I have and use both. As near as I can tell both are pretty accurate to me--within reason both devices have their strengths and weaknesses. And sometimes people use them in a way they are not intended. I have used both for about three years now.

The main benefit of the fitbit is that it is meant to track and encourage general activity throughout the day. There are other devices that do this too. I had read some articles about the health benefits of general activity in addition to exercise and in decreasing sedentary time. I was already working on that, but wanted a way to quantify my progress as I like seeing stats and numbers. I tried a pedometer, but just didn't like it (I tried a few cheapies). The well known 10,000 steps a day goal is really just a way to do this--though I don't believe there is really one ideal step count for everyone. I originally bought a fitbit for that and for general health tracking and a calorei burn estimate. THe reason I have stuck with it is it is so small noone sees it and I forget I am wearing it. With the stats it reports and the goals--I have a number of different options for activity goals--step count, activity "score", minutes spent in different activity levels, floors climbed, "calorie burn", distance, etc. So if I get bored with one type of goal I can focus on a different goal. All ahve the same result--encouraging me to keep moving throughout the day. I personally find the calorei burn estimate very in line with my actual results when I log food intake and pretty comparitve to what other sites (and Spark) estimates for me when taking into account exercise or general activity level.
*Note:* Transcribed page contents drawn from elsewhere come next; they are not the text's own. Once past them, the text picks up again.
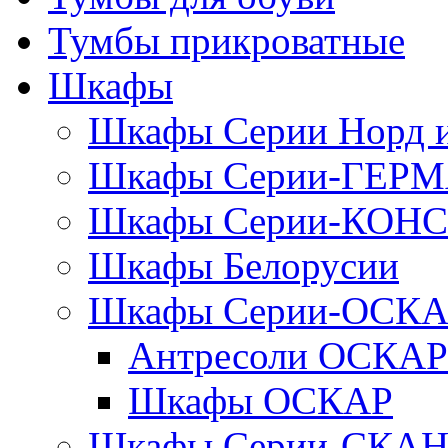
Тумбы прикроватные
Шкафы
Шкафы Серии Норд
Шкафы Серии-ГЕР
Шкафы Серии-КОН
Шкафы Белорусии
Шкафы Серии-ОСК
Антресоли ОСКАР
Шкафы ОСКАР
Шкафы Серии-СКА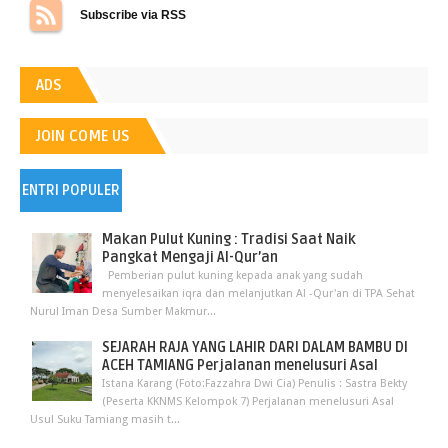
Subscribe via RSS
ADS
JOIN COME US
ENTRI POPULER
Makan Pulut Kuning : Tradisi Saat Naik
Pangkat Mengaji Al-Qur’an
Pemberian pulut kuning kepada anak yang sudah
menyelesaikan iqra dan melanjutkan Al -Qur'an di TPA Sehat
Nurul Iman Desa Sumber Makmur...
SEJARAH RAJA YANG LAHIR DARI DALAM BAMBU DI
ACEH TAMIANG Perjalanan menelusuri Asal
Istana Karang (Foto:Fazzahra Dwi Cia) Penulis : Sastra Bekty
(Peserta KKNMS Kelompok 7) Perjalanan menelusuri Asal
Usul Suku Tamiang masih t...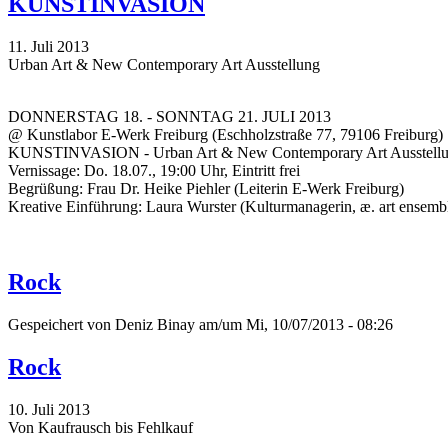
KUNSTINVASION
11. Juli 2013
Urban Art & New Contemporary Art Ausstellung
DONNERSTAG 18. - SONNTAG 21. JULI 2013
@ Kunstlabor E-Werk Freiburg (Eschholzstraße 77, 79106 Freiburg)
KUNSTINVASION - Urban Art & New Contemporary Art Ausstell
Vernissage: Do. 18.07., 19:00 Uhr, Eintritt frei
Begrüßung: Frau Dr. Heike Piehler (Leiterin E-Werk Freiburg)
Kreative Einführung: Laura Wurster (Kulturmanagerin, æ. art ensembl
Rock
Gespeichert von
Deniz Binay
am/um Mi, 10/07/2013 - 08:26
Rock
10. Juli 2013
Von Kaufrausch bis Fehlkauf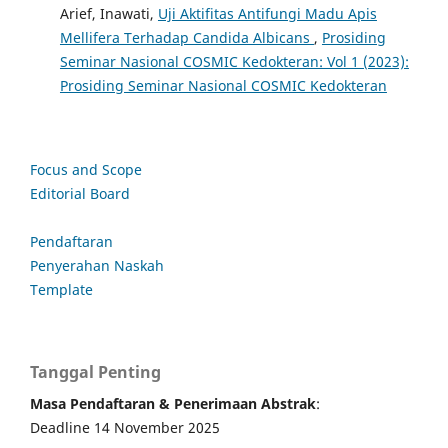
Arief, Inawati,
Uji Aktifitas Antifungi Madu Apis
Mellifera Terhadap Candida Albicans
,
Prosiding
Seminar Nasional COSMIC Kedokteran: Vol 1 (2023):
Prosiding Seminar Nasional COSMIC Kedokteran
Focus and Scope
Editorial Board
Pendaftaran
Penyerahan Naskah
Template
Tanggal Penting
Masa Pendaftaran & Penerimaan Abstrak
:
Deadline 14 November 2025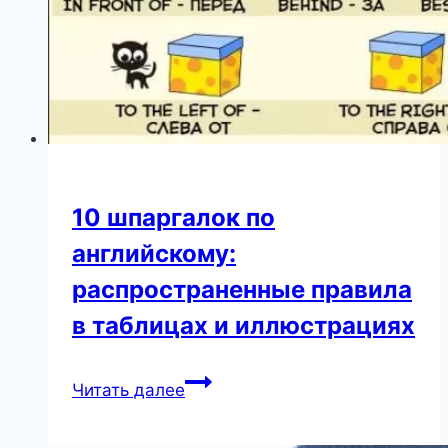
10 шпаргалок по
английскому:
распространенные правила
в таблицах и иллюстрациях
10
Читать далее
шпаргалок
по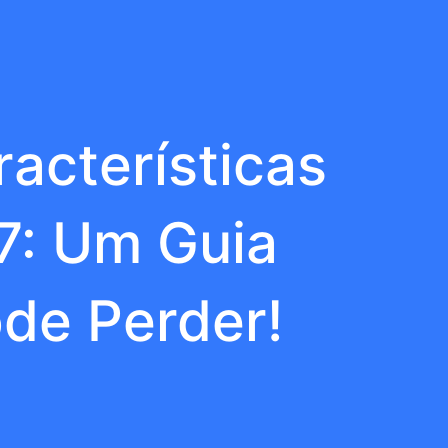
acterísticas
7: Um Guia
de Perder!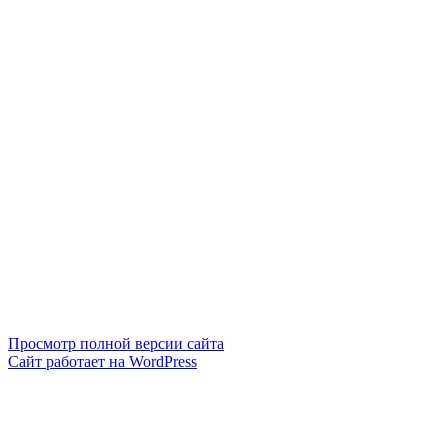
Просмотр полной версии сайта
Сайт работает на WordPress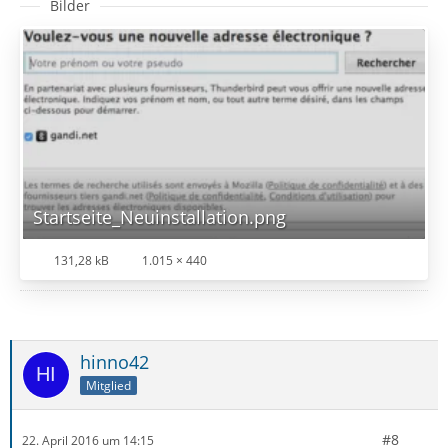
Bilder
Startseite_Neuinstallation.png
131,28 kB
1.015 × 440
hinno42
Mitglied
#8
22. April 2016 um 14:15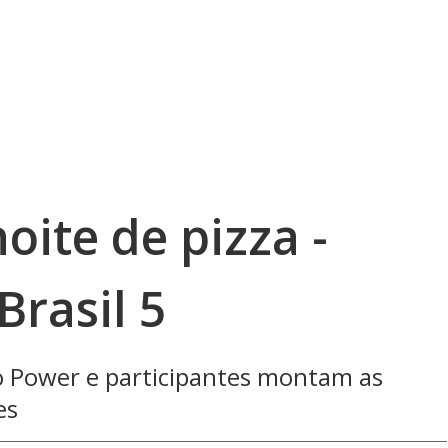
oite de pizza -
rasil 5
ão Power e participantes montam as
es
I personally would not use a heart rate monitor for all day activity tracking--that isn't what it is designed for. I know some people do this, but it is an off label use and probably not accurate. I use my heart rate monitor for intentional exercise. It is really just designed for aerobic exercise. But I also use it to monitor which zones I am in, to time rests during intervals, to get me to push harder, and to see improvements in my fitness.
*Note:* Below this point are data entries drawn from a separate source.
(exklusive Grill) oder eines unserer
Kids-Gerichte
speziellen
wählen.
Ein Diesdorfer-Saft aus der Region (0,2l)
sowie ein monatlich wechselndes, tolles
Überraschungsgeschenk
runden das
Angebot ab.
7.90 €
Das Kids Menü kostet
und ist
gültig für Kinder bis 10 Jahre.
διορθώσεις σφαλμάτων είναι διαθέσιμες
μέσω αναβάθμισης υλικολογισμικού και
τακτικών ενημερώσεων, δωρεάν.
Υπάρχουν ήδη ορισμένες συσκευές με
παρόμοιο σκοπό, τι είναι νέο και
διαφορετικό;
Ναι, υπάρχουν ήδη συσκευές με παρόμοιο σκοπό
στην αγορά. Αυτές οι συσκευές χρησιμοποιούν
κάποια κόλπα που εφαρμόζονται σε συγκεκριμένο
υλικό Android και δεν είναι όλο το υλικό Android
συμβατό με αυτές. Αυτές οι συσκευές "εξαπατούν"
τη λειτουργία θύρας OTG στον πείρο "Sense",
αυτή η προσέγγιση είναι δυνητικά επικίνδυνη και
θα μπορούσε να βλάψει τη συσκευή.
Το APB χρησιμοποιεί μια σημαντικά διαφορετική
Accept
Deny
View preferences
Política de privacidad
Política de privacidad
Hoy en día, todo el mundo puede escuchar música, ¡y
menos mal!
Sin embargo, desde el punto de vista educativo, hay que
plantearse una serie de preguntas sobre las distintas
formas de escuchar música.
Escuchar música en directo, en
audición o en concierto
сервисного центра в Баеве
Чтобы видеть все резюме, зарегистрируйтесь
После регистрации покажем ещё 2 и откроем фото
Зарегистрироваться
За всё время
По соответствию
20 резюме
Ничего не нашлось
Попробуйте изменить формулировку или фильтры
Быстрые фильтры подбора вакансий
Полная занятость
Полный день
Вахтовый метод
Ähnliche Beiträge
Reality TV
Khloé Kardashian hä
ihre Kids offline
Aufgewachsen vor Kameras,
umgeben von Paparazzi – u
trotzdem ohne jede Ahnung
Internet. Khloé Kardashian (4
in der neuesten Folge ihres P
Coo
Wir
I don't think anyone needs to use either of these devices. People get fit all the time without them. But they are helpful and motivating to me and for a lot of other people.
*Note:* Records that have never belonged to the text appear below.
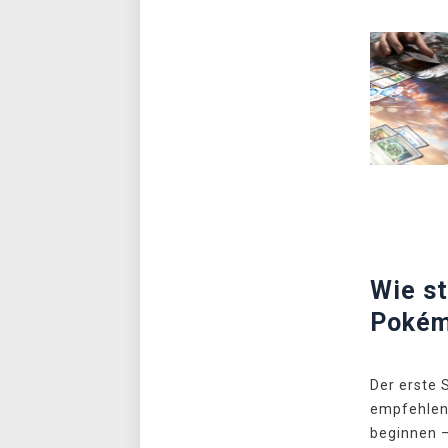
Wie s
Pokém
Der erste S
empfehlen
beginnen –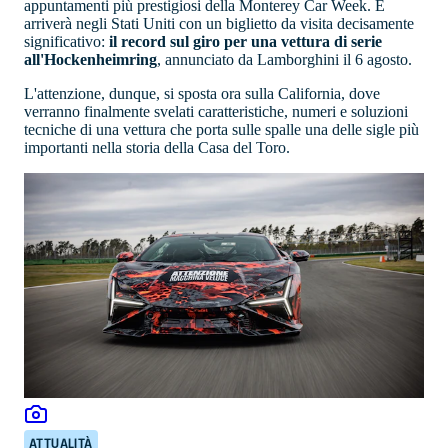
appuntamenti più prestigiosi della Monterey Car Week. E
arriverà negli Stati Uniti con un biglietto da visita decisamente
significativo:
il record sul giro per una vettura di serie
all'Hockenheimring
, annunciato da Lamborghini il 6 agosto.
L'attenzione, dunque, si sposta ora sulla California, dove
verranno finalmente svelati caratteristiche, numeri e soluzioni
tecniche di una vettura che porta sulle spalle una delle sigle più
importanti nella storia della Casa del Toro.
ATTUALITÀ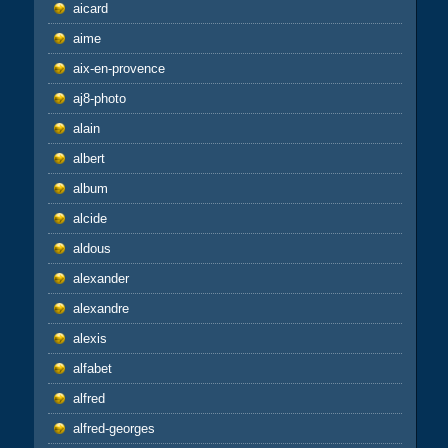
aicard
aime
aix-en-provence
aj8-photo
alain
albert
album
alcide
aldous
alexander
alexandre
alexis
alfabet
alfred
alfred-georges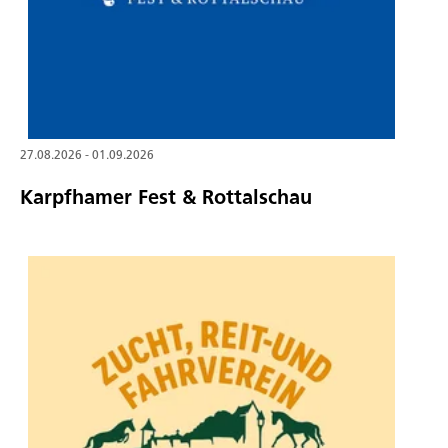
27.08.2026 - 01.09.2026
Karpfhamer Fest & Rottalschau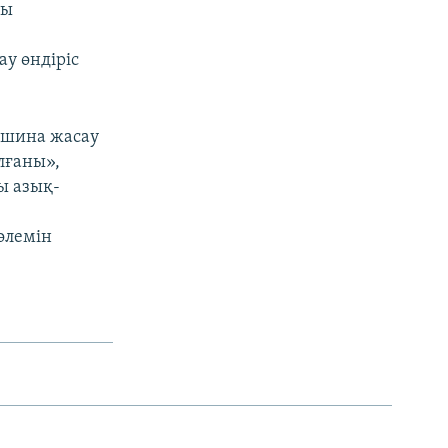
ғы
у өндіріс
ашина жасау
лғаны»,
ы азық-
е
өлемін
CORTNEY-LEE SparkPoints: (67,852)
Fitness Minutes: (69,867)
Posts: 3,526
1/17/13 2:59 P

I use both - my Fitbit helps keep me motivated to move! My HRM helps keep me in "the zone" during cardio

DRAGONCHILDE SparkPoints: (61,313)
Fitness Minutes: (15,545)
Posts: 9,713
1/17/13 2:38 P

They serve two different purposes. Fitbit attempts to provide an estimate of your entire day's movement, and is more of a motivational tool. An HRM is only used for tracking active cardio exercise (not strength.)

I don't use Fitbits or other such devices because I don't really trust in their accuracy. After having it pounded in so firmly that an HRM cannot estimate non-cardio activity accurately, I don't see how a fitbit could be doing anything other than guessing. :) If it's motivating yuo to get up and move, then great! It's doing its job.

An HRM is about estimating calorie burn during cardio activity using your heart rate. I love mine (I have one with a chest strap) and use it any time I run or bike.

Edited by: DRAGONCHILDE at: 1/17/2013 (14:59)
LUCKYNUMBER23 SparkPoints: (12,425)
Fitness Minutes: (15,322)
Posts: 449
1/17/13 2:19 P

I have a heart rate monitor and love it. I was wondering if I should get a fitbit. What do you use your fitbit for? Is it better than a HRM?